Alfred answered himself…. "The shrapnel had got at it. The blubbering noise is occasioned by the fabric rubbin' together as it comes down, or the gas escapin' out of the envelope, one or the other. I couldn't rightly say. But it didn't half put the wind up me."

"And me," said Joe.

Note the meticulous observation—it is the kind Sansom tried for, hoping to contain phenomena, and for the moment, in this centerpiece of "The Lull," cohesion reigns.

But that is due to the lure of the past, and it fades; there now occurs a dilution within the vaster one, as the ground shifts to a "fireman in mufti" called Henry, talking to a girl in a park. In this moody modulation, carried on mainly through the girl's quotations from French poetry, the wane of something else is understood. Verlaine's "Chanson des Ingénues" provides lines which tell how sharp clandestine memories only foretell the advent of sets of future lovers: "des pensers clandestins, / En nous sachant les amantes / Futures des libertins." Consequently "this man Henry" is "caught out," in a related way, in the lull, once lassitude is admitted to be sliding in where passion was.
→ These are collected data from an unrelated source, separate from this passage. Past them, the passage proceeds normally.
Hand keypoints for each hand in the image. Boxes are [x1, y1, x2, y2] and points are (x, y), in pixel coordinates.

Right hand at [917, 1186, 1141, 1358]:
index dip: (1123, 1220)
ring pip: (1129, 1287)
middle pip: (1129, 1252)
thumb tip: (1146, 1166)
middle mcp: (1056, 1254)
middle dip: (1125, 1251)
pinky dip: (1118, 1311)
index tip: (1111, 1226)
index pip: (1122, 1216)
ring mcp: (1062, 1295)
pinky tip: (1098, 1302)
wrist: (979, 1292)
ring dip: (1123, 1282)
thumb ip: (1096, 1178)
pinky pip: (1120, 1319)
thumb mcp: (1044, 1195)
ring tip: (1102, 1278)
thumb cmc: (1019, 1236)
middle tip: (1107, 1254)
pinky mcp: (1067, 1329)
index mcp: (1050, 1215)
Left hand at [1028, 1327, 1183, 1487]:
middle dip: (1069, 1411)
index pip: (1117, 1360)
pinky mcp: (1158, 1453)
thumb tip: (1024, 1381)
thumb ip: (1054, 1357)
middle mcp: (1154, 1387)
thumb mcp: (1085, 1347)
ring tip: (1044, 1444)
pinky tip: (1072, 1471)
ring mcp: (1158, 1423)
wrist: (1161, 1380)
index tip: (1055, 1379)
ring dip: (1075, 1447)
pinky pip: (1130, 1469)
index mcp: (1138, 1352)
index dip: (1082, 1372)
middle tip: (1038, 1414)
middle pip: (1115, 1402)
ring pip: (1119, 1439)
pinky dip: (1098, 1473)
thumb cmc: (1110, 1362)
The cohesive and the clandestine are related (Joe and Alfred remembering the barrage balloon are not vastly different from the nostalgic couple in the park); they depend on strangers (and estrangement), which make it possible for trials to be undergone together. They also involve a kind of shared fore-knowledge. In Party Going (1939) the party-goers expected a train and a boat would take them to where sharing could occur. In the war that came to their generation instead, physical embattlement would take the place of those traditional vehicles; and fire trucks would be the ones by which some broke out of limbo, but only if other vehicles, files of warplanes overhead, caused the fire trucks to be called. That kind of foreknowledge has built-in resistance in it. Subjectively, Henry Green wanted a "party-going" night of it on the evening he had to make the rescue. There was not much cohesion during action then, though there was some (when he talked to the injured man, telling him it would hurt when they hauled him up, and then saw him drawn up soundless). On the strange night of "Mr. Jonas" there was a more drug-like entry into the destructive element, and a blind shift to other-involvement: "Some living things turn to the light, we went by instinct into the deepest dark."
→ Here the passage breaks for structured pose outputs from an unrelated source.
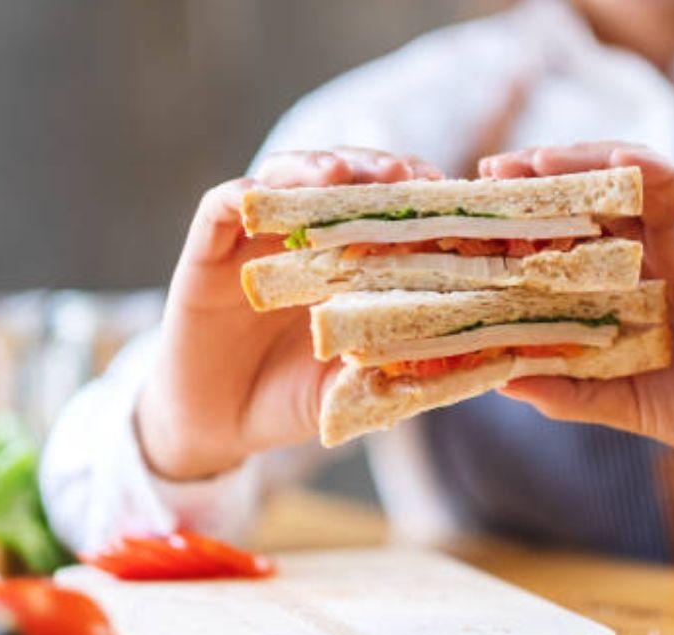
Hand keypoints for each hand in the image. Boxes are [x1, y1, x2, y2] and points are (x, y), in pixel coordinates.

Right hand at [137, 148, 442, 479]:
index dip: (415, 198)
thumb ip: (393, 368)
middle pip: (342, 182)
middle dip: (374, 170)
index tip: (449, 194)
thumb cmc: (293, 400)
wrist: (219, 425)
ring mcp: (256, 237)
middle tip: (402, 174)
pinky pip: (221, 207)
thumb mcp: (352, 386)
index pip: (385, 211)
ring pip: (285, 177)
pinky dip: (240, 194)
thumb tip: (466, 360)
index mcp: (348, 261)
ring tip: (339, 174)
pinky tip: (260, 195)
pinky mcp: (207, 248)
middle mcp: (304, 237)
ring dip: (313, 168)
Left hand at [491, 142, 673, 477]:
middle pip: (590, 197)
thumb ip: (572, 391)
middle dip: (543, 178)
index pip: (564, 238)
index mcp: (621, 287)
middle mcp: (650, 254)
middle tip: (493, 171)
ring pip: (634, 180)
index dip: (522, 222)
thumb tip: (503, 380)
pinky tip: (622, 159)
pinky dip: (658, 169)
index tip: (474, 214)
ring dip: (588, 161)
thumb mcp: (626, 401)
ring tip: (542, 158)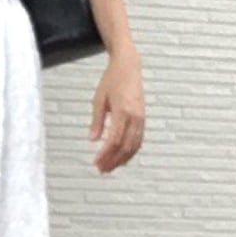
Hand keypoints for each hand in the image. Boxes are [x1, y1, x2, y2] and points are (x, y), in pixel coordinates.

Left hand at [89, 48, 144, 172]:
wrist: (128, 66)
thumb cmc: (112, 80)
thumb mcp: (99, 98)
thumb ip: (97, 120)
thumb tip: (92, 140)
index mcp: (123, 111)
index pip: (114, 139)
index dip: (105, 154)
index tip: (96, 162)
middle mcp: (135, 117)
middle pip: (125, 146)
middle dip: (113, 160)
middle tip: (101, 169)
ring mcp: (141, 118)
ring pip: (134, 145)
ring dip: (122, 159)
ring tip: (110, 167)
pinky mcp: (143, 118)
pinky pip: (139, 139)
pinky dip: (131, 151)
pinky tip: (122, 157)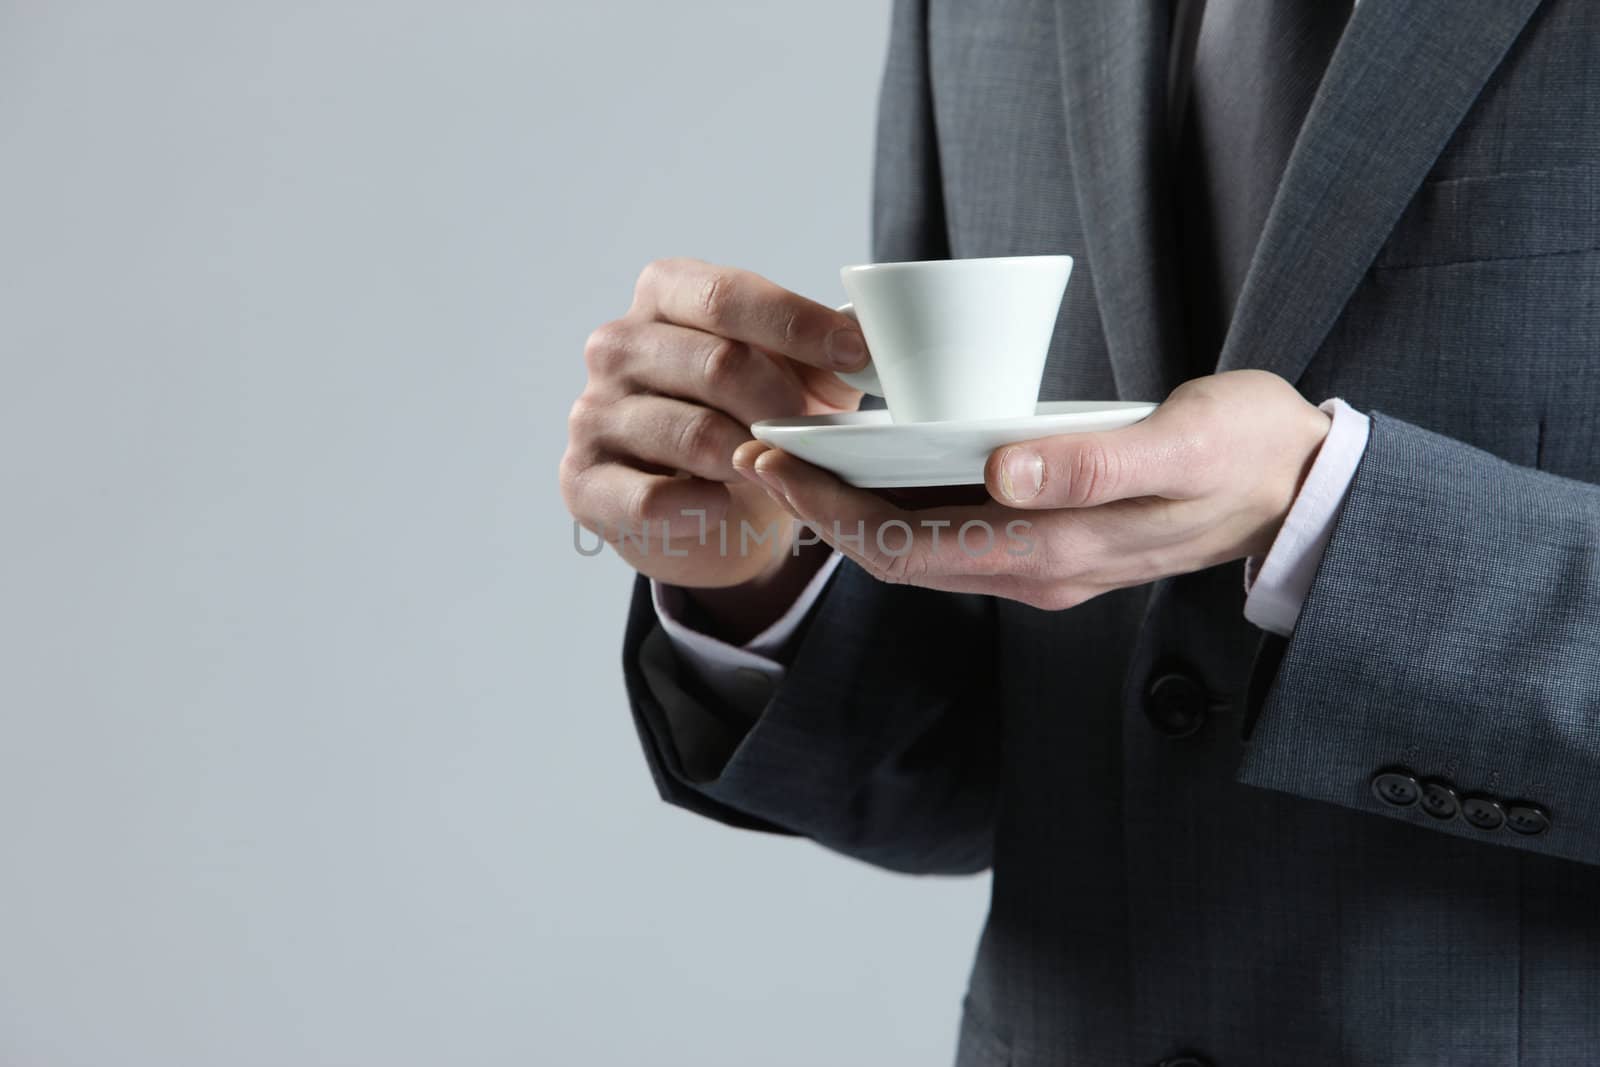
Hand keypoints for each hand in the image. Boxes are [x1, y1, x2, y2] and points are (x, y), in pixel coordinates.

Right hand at [560, 258, 867, 614]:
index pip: (727, 295)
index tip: (858, 355)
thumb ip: (824, 352)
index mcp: (664, 294)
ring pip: (693, 434)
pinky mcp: (582, 480)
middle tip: (820, 433)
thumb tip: (874, 347)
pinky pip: (654, 498)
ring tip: (776, 470)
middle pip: (715, 363)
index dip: (799, 324)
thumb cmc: (749, 416)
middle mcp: (616, 344)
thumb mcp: (790, 373)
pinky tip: (725, 505)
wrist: (701, 505)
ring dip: (752, 460)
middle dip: (784, 404)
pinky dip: (705, 505)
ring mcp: (592, 412)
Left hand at [733, 370, 1332, 610]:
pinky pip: (952, 531)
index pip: (914, 550)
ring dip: (853, 508)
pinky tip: (871, 459)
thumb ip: (1095, 463)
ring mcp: (1041, 559)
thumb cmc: (1246, 449)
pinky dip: (900, 502)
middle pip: (899, 555)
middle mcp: (1037, 569)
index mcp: (1058, 552)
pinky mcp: (1048, 536)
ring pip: (920, 547)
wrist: (1300, 486)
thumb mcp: (1185, 442)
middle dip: (821, 510)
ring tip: (794, 451)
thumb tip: (1002, 471)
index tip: (775, 464)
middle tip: (756, 450)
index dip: (835, 514)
By the time of "The Lull," the difficulty of cohesion, once a man is on the safe side of the destructive element, becomes objectively understood. (The author, if he is the one in the park, participates only in an analogous way.) A stranger makes men go back in imagination to what it was that bonded them. But they have foreknowledge too. They know their bouts of one-upmanship are stale, and in the very first scene, the barman's words are backed up when he says, "We want another blitz." By the seventh and last scene, two firemen are discussing a mate who was found atop a roofpeak, lowering a long rope and garbling out the words that he'd "saved five" but was surrounded. "Surrounded by fire he meant." Thus even the last Henry Green story is preoccupied with rescue, the need to be delivered from this maddening lull. Right here the tenth fireman says to his companion:

"Wal, d'you think there'll ever be another blitz?"

"Well, mate, if he doesn't put one on soon we shall all be crackers."